(Stored data)
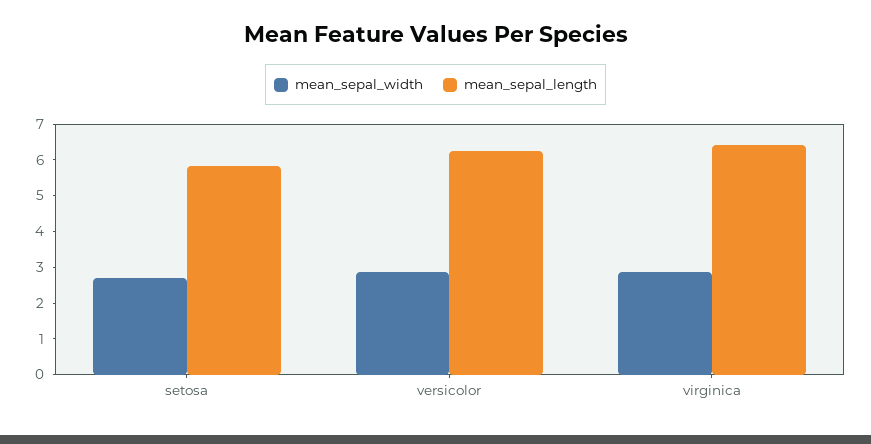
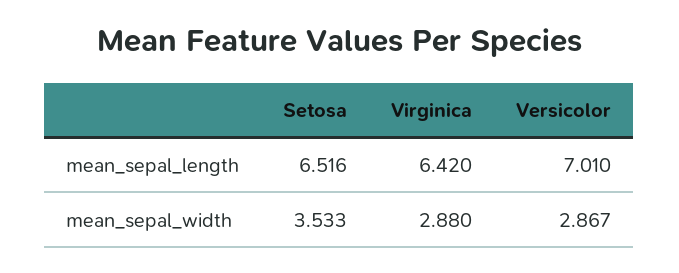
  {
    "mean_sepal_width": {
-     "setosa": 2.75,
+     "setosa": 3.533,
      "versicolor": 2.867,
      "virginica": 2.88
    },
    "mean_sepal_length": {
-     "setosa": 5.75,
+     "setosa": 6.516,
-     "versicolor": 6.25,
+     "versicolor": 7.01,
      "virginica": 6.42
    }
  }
...
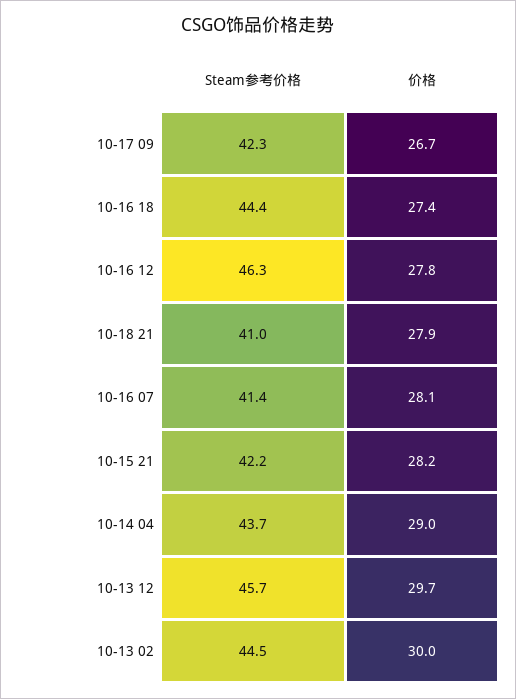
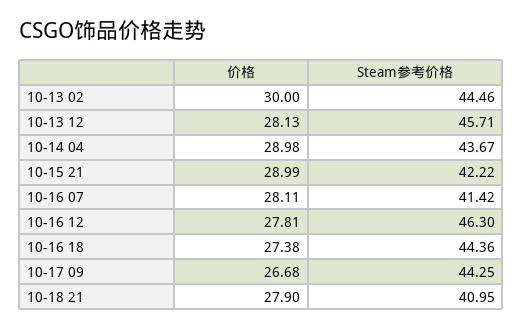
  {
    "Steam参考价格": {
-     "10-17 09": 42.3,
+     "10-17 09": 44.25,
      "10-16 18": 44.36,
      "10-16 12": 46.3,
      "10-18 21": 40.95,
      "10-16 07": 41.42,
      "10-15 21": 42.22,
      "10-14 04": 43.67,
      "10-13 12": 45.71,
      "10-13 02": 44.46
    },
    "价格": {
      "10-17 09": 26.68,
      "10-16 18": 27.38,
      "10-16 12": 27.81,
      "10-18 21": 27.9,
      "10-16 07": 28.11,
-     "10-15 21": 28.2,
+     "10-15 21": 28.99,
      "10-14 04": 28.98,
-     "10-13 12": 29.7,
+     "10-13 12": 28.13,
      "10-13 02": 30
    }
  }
...
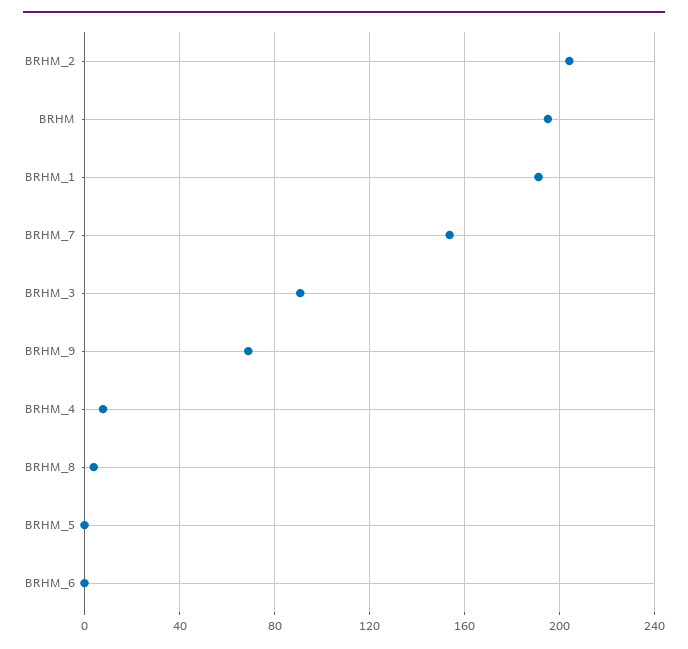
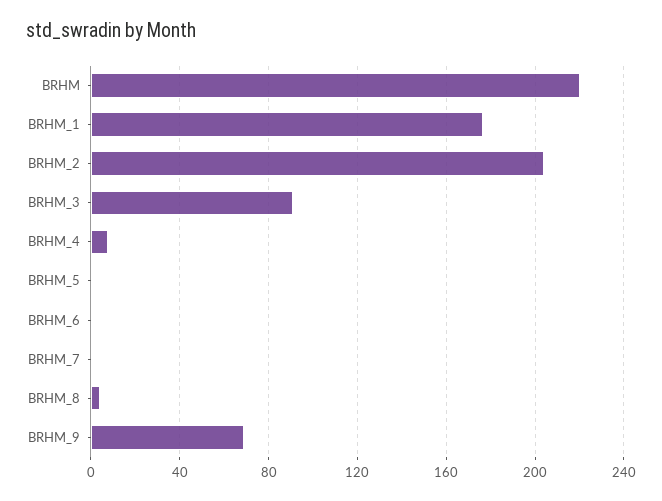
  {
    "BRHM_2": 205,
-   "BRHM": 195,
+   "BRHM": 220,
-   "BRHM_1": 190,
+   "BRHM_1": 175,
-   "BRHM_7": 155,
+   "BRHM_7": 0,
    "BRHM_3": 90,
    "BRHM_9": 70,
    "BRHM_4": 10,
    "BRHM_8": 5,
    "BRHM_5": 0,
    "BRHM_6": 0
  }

EXERCISE OBJECTIVE → Write out each line of the data that holds the string "versicolor".

RESPONSE →
      "versicolor": 2.867,
-     "versicolor": 6.25,
+     "versicolor": 7.01,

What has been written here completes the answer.